At 11:30 PM 12/8/01 -0500, Darryl Newberry wrote:
>Macro 683: New Node
>Add node J9-10 to net CFD0
>Macro 684: New Node
>Add node J9-10 to net NCFON_3P3V
>Macro 819: New Node
>Add node J3-10 to net QMUTE
>Macro 820: New Node
>Add node J3-10 to net BAT_POS
>Why is the synchronizer trying to attach the same pin to 2 different nets.
>Isn't this a netlist error by definition? There is nothing wrong with the
>schematic AFAICT--each pin has a single wire stub with the net label sitting
>on it. There is no obvious relationship between the pin and the 2nd net
>name. QMUTE and BAT_POS are single-node nets, whereas CFD0 and NCFON_3P3V
>each have multiple nodes.

I don't know what is causing this, though I can list some suspicions. Most 
of them would be detected by ERC. (I advise setting the ERC matrix to 
detect every possible warning or error, but duplicate part checking is not 
matrixed, instead this error is hard-coded into ERC.)

(1) as hinted, duplicate parts.
(2) duplicate pins within a part, especially a hidden one which will create 
a net with its name.
(3) bad schematic database.

The first step is to run ERC. All ERC errors and warnings reported should 
be corrected or verified as spurious -- i.e., they should be thoroughly 
understood (such as being a deliberately open output) before being 
suppressed with No-ERC Directives. Ultimately, one wants a completely clean 
ERC report. This leads to another possibility:

(4) A duplicate part error has been suppressed with a No-ERC Directive.

The next step, if fixing errors has not corrected the problem, would be to 
generate a net list instead of running Update PCB. Verify that there are 
two occurrences of the pin names in the net list, which is what we expect 
to see from the reported symptoms. If there are not two names and the net 
list still generates the problem macros when loaded into the PCB, then we 
have a serious PCB problem. I will assume that this is not the case.

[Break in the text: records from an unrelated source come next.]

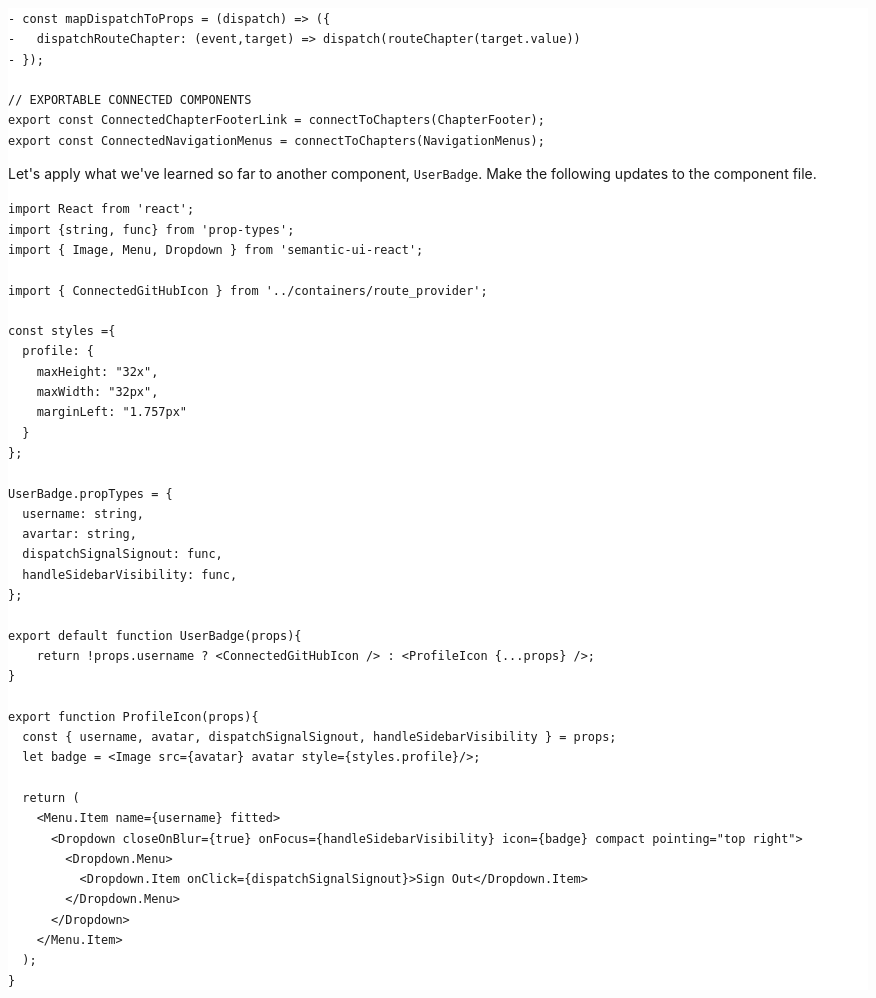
 ``` javascript(/client/src/containers/chapter_provider.js)
- const mapDispatchToProps = (dispatch) => ({
-   dispatchRouteChapter: (event,target) => dispatch(routeChapter(target.value))
- });

// EXPORTABLE CONNECTED COMPONENTS
export const ConnectedChapterFooterLink = connectToChapters(ChapterFooter);
export const ConnectedNavigationMenus = connectToChapters(NavigationMenus);
```

Let's apply what we've learned so far to another component, `UserBadge`.  Make the following updates to the component file.

```(/client/src/components/user_badge.js)
import React from 'react';
import {string, func} from 'prop-types';
import { Image, Menu, Dropdown } from 'semantic-ui-react';

import { ConnectedGitHubIcon } from '../containers/route_provider';

const styles ={
  profile: {
    maxHeight: "32x",
    maxWidth: "32px",
    marginLeft: "1.757px"
  }
};

UserBadge.propTypes = {
  username: string,
  avartar: string,
  dispatchSignalSignout: func,
  handleSidebarVisibility: func,
};

export default function UserBadge(props){
    return !props.username ? <ConnectedGitHubIcon /> : <ProfileIcon {...props} />;
}

export function ProfileIcon(props){
  const { username, avatar, dispatchSignalSignout, handleSidebarVisibility } = props;
  let badge = <Image src={avatar} avatar style={styles.profile}/>;
  
  return (
    <Menu.Item name={username} fitted>
      <Dropdown closeOnBlur={true} onFocus={handleSidebarVisibility} icon={badge} compact pointing="top right">
        <Dropdown.Menu>
          <Dropdown.Item onClick={dispatchSignalSignout}>Sign Out</Dropdown.Item>
        </Dropdown.Menu>
      </Dropdown>
    </Menu.Item>
  );
}
```
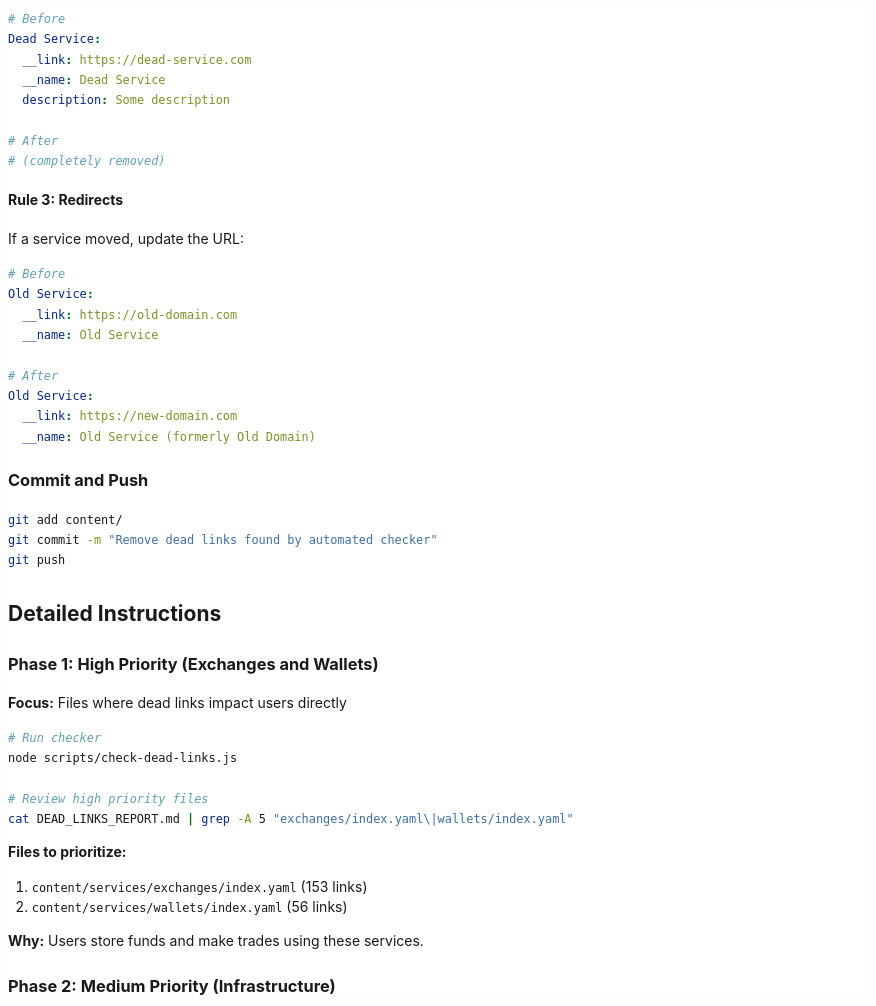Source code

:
 ```yaml
# Before
Dead Service:
  __link: https://dead-service.com
  __name: Dead Service
  description: Some description

# After
# (completely removed)
```

#### Rule 3: Redirects
If a service moved, update the URL:

```yaml
# Before
Old Service:
  __link: https://old-domain.com
  __name: Old Service

# After
Old Service:
  __link: https://new-domain.com
  __name: Old Service (formerly Old Domain)
```

### Commit and Push

```bash
git add content/
git commit -m "Remove dead links found by automated checker"
git push
```

## Detailed Instructions

### Phase 1: High Priority (Exchanges and Wallets)

**Focus:** Files where dead links impact users directly

```bash
# Run checker
node scripts/check-dead-links.js

# Review high priority files
cat DEAD_LINKS_REPORT.md | grep -A 5 "exchanges/index.yaml\|wallets/index.yaml"
```

**Files to prioritize:**
1. `content/services/exchanges/index.yaml` (153 links)
2. `content/services/wallets/index.yaml` (56 links)

**Why:** Users store funds and make trades using these services.

### Phase 2: Medium Priority (Infrastructure)
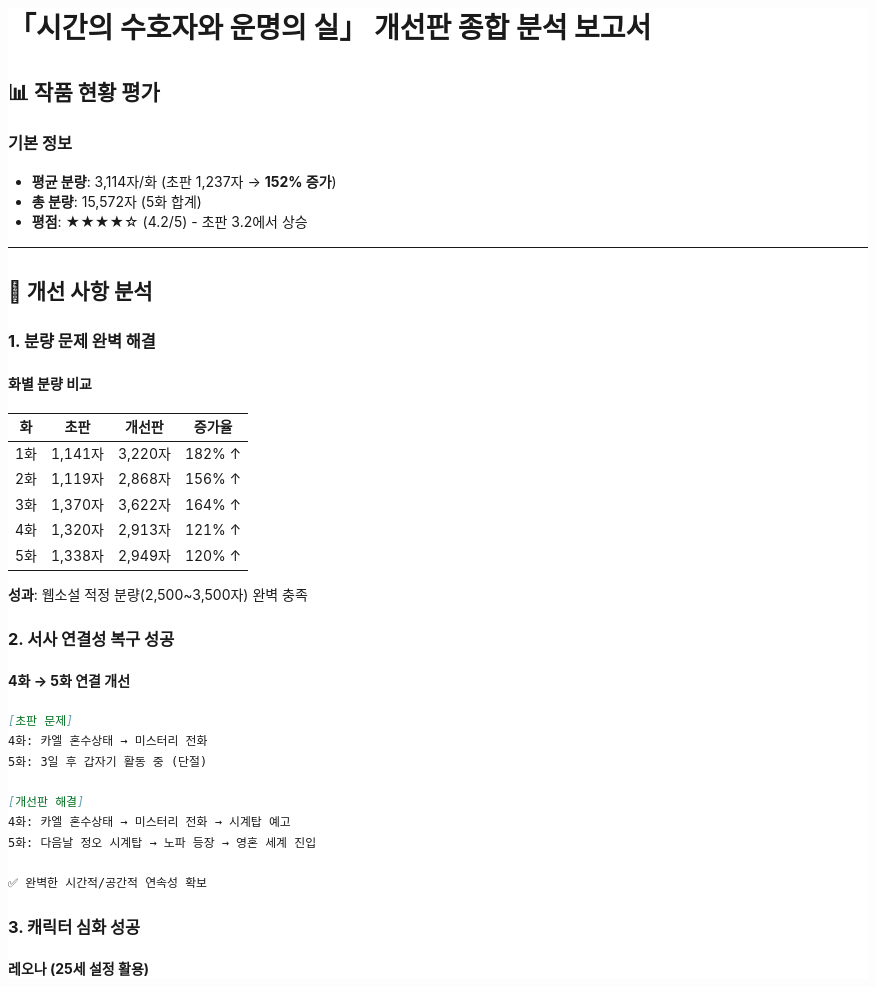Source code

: # 「시간의 수호자와 운명의 실」 개선판 종합 분석 보고서

## 📊 작품 현황 평가

### 기본 정보

- **평균 분량**: 3,114자/화 (초판 1,237자 → **152% 증가**)
- **총 분량**: 15,572자 (5화 합계)
- **평점**: ★★★★☆ (4.2/5) - 초판 3.2에서 상승

---

## 🎯 개선 사항 분석

### 1. 분량 문제 완벽 해결

#### 화별 분량 비교

| 화  | 초판    | 개선판  | 증가율 |
| --- | ------- | ------- | ------ |
| 1화 | 1,141자 | 3,220자 | 182% ↑ |
| 2화 | 1,119자 | 2,868자 | 156% ↑ |
| 3화 | 1,370자 | 3,622자 | 164% ↑ |
| 4화 | 1,320자 | 2,913자 | 121% ↑ |
| 5화 | 1,338자 | 2,949자 | 120% ↑ |

**성과**: 웹소설 적정 분량(2,500~3,500자) 완벽 충족

### 2. 서사 연결성 복구 성공

#### 4화 → 5화 연결 개선

```markdown
[초판 문제]
4화: 카엘 혼수상태 → 미스터리 전화
5화: 3일 후 갑자기 활동 중 (단절)

[개선판 해결]
4화: 카엘 혼수상태 → 미스터리 전화 → 시계탑 예고
5화: 다음날 정오 시계탑 → 노파 등장 → 영혼 세계 진입

✅ 완벽한 시간적/공간적 연속성 확보
```

### 3. 캐릭터 심화 성공

#### 레오나 (25세 설정 활용)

Run the Schematic Cross-Reference Report. Look for two occurrences of the 
part in question. But the following procedure may be more comprehensive.

With all sheets of the schematic open, set the Panel Browse for 
Primitives/Pins. Check "All in Hierarchy" and press Update List. Look for 
two occurrences of the pins in question. If they are there, you can read 
the pin locations and you can jump to them.

It this does not uncover the problem, attempt to pare down the schematic to 
a minimum file that still shows a duplicate pin. As part of this process, 
you should be able to remove any confidential information. Then, I would be 
interested in seeing the file; also, if we cannot find the problem, it 
should be submitted to ProtelCSC. But let us have a crack at it first.